Coke, Pepsi Under Fire for Painting Rocks in India

Pallava Bagla
for National Geographic News in New Delhi
August 27, 2002

Two giant international soft-drink manufacturers, Coca-Cola and Pepsi, are under fire in India for colorful advertisements that were painted onto rocks in the ecologically fragile Himalayas.

The Supreme Court of India recently served legal notices to the companies, charging them with violation of environmental laws, specifically the Forest Conservation Act of India. The notices refer to the damage caused by advertisements painted on eco-fragile rocks.

The Coke and Pepsi ads, painted in the bright colors associated with the two brands, appear on rocks along a road in the Himalayan state of Himachal Pradesh in northern India.

The legal action came in response to a recent news report in the The Indian Express that brought the ads to the attention of officials, environmentalists, and the public.

According to the newspaper, the soft-drink ads were painted—along with local advertising—on rocks dotted all along a 56-kilometer (33-mile) stretch of road between Manali, a popular hill resort in Himachal Pradesh, and Rohtang Pass.

"This isn't a free-for-all, and painting old, geologically valuable rocks this way cannot be allowed," said P. K. Manohar, an advocate with the Supreme Court in New Delhi and member of Legal Action for Wildlife and Environment, a group of lawyers working for environmental protection and legislation in India.

Scientists have voiced concern that the paint may have destroyed the mini-ecosystems of microbes and mosses that live on the rocks.

In India it is illegal to advertise anywhere without permission, unless it is an advertising balloon floated from a private rooftop.

The advertising daubed on the rocks has made a number of people angry, and not only because of possible ecological damage. For many people there is aesthetic damage caused by the brightly colored advertisements, marring the beautiful landscape of the Himalayas.

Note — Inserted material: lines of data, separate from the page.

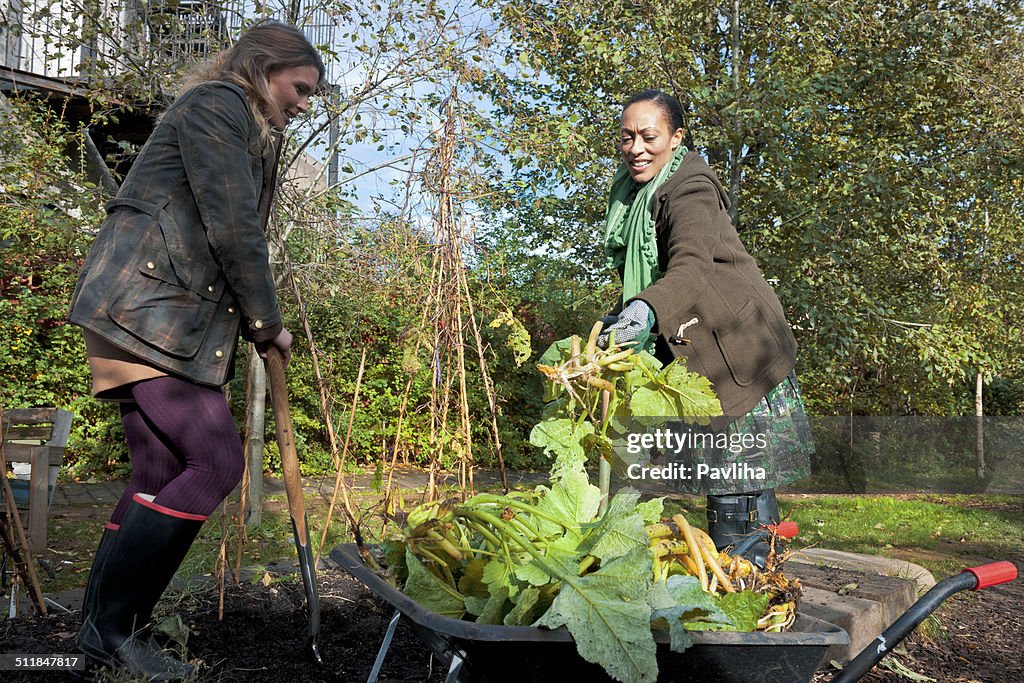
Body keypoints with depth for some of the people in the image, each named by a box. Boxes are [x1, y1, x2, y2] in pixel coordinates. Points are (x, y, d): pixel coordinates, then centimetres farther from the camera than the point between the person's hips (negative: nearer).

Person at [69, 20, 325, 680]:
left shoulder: (248, 133, 25)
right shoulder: (216, 103, -5)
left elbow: (239, 232, 20)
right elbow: (233, 228, -14)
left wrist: (252, 325, 9)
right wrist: (268, 323, -6)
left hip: (173, 320, 10)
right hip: (143, 310, -10)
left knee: (163, 476, 6)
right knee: (218, 461, -13)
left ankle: (105, 629, 15)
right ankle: (113, 625, -2)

The Chief Justice of India, B.N. Kirpal, headed the three-judge panel that issued the legal notices to the parent companies of Coke and Pepsi. The court had taken note of the newspaper report while hearing a case involving forest conservation in India, saying that the companies responsible should be "made to pay" for damage caused to India's environment. Kirpal also mentioned in court that the painting of advertisements on rocks in forest areas was disturbing.

C.K. Varshney, a professor at the School of Environmental Sciences at Jawaharlal Nehru University in New Delhi, applauded the legal move. "This is really a decision in the right direction, and perhaps ought to have been taken long back, for it really sets the rigor India needs in dealing with environmental issues," he said.